Perfect Cubes and Factoring

Identifying Perfect Cubes

• A perfect cube is a number that can be expressed as the cube of an integer.
• Examples:
  • 8: Yes, because (2^3 = 2 \times 2 \times 2 = 8)
  • 25: No, it's a perfect square, not a perfect cube.
  • 64: Yes, because (4^3 = 4 \times 4 \times 4 = 64)
  • 40: No, not a perfect cube.
  • 27: Yes, because (3^3 = 3 \times 3 \times 3 = 27)
  • 60: No, not a perfect cube.
  • 125: Yes, because (5^3 = 5 \times 5 \times 5 = 125)
  • 72: No, not a perfect cube.
  • 216: Yes, because (6^3 = 6 \times 6 \times 6 = 216)
  • 343: Yes, because (7^3 = 7 \times 7 \times 7 = 343)

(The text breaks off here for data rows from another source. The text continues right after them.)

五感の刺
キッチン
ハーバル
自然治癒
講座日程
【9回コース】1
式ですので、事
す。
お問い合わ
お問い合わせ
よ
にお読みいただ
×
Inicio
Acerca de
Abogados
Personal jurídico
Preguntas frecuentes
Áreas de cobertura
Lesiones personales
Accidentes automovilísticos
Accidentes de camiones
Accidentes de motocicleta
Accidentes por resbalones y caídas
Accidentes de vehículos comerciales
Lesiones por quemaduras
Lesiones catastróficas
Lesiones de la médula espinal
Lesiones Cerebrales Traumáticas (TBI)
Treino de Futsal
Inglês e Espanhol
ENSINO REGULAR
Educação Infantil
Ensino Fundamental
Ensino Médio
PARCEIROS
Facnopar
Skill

Evaluating Exponential Notation

• Exponential evaluations of cubes:
  • (2^3 = 8)
  • (3^3 = 27)
  • (4^3 = 64)
  • (5^3 = 125)
  • (6^3 = 216)
  • (7^3 = 343)

Factoring the Sum of Two Cubes

• Formula: (x^3 + y^3 = (x + y)(x^2 - xy + y^2))

• Example: Factor (a^3 + 64)

  • Rewrite as (a^3 + 4^3)
  • Apply the formula: ( (a + 4)(a^2 - 4a + 16) )

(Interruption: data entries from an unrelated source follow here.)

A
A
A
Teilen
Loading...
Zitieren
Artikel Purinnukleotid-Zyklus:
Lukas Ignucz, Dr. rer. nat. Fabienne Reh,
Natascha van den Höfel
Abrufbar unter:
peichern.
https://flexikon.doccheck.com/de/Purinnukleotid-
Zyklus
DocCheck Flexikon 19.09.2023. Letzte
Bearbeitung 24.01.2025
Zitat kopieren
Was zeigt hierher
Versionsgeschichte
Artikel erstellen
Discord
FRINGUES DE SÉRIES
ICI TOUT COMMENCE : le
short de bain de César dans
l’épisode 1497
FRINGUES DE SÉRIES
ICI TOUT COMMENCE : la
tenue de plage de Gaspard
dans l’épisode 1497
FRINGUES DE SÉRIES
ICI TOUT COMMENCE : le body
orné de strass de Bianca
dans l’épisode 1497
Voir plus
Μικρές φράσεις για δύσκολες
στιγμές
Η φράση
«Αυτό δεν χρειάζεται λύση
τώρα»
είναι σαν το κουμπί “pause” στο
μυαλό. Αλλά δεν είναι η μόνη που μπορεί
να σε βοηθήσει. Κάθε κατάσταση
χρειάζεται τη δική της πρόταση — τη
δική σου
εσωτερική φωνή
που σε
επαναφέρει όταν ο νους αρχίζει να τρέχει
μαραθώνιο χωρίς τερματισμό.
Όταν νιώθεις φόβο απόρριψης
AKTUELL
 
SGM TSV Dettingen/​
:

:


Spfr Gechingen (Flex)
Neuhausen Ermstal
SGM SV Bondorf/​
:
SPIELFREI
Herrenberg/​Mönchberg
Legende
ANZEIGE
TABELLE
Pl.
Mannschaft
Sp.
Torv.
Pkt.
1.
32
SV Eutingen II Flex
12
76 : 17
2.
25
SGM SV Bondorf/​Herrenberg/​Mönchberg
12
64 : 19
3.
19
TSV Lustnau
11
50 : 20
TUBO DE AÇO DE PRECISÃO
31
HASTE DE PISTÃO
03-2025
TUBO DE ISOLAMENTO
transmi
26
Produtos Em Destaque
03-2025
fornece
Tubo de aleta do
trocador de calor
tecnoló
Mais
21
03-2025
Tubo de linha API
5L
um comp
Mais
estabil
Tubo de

• Example: Factor (8b^3 + 27c^3)

  • Rewrite as ((2b)^3 + (3c)^3)
  • Apply the formula: ( (2b + 3c)(4b^2 - 6bc + 9c^2) )

Factoring the Difference of Two Cubes

• Formula: (x^3 - y^3 = (x - y)(x^2 + xy + y^2))

• Example: Factor (27c^3 - d^3)

  • Rewrite as ((3c)^3 - d^3)
  • Apply the formula: ( (3c - d)(9c^2 + 3cd + d^2) )

• Example: Factor (8e^6f^6 - 125g^3)

  • Rewrite as ((2ef^2)^3 - (5g)^3)
  • Apply the formula: ( (2ef^2 - 5g)(4e^2f^4 + 10ef^2g + 25g^2) )

• Example: Factor (64 - p^6)

  • Rewrite as (4^3 - (p^2)^3)
  • Apply the formula: ( (4 - p^2)(16 + 4p^2 + p^4) )

Conclusion

• Understanding perfect cubes and how to factor sums and differences of cubes is crucial for solving polynomial equations.
• Remember the formulas and practice with examples for better retention.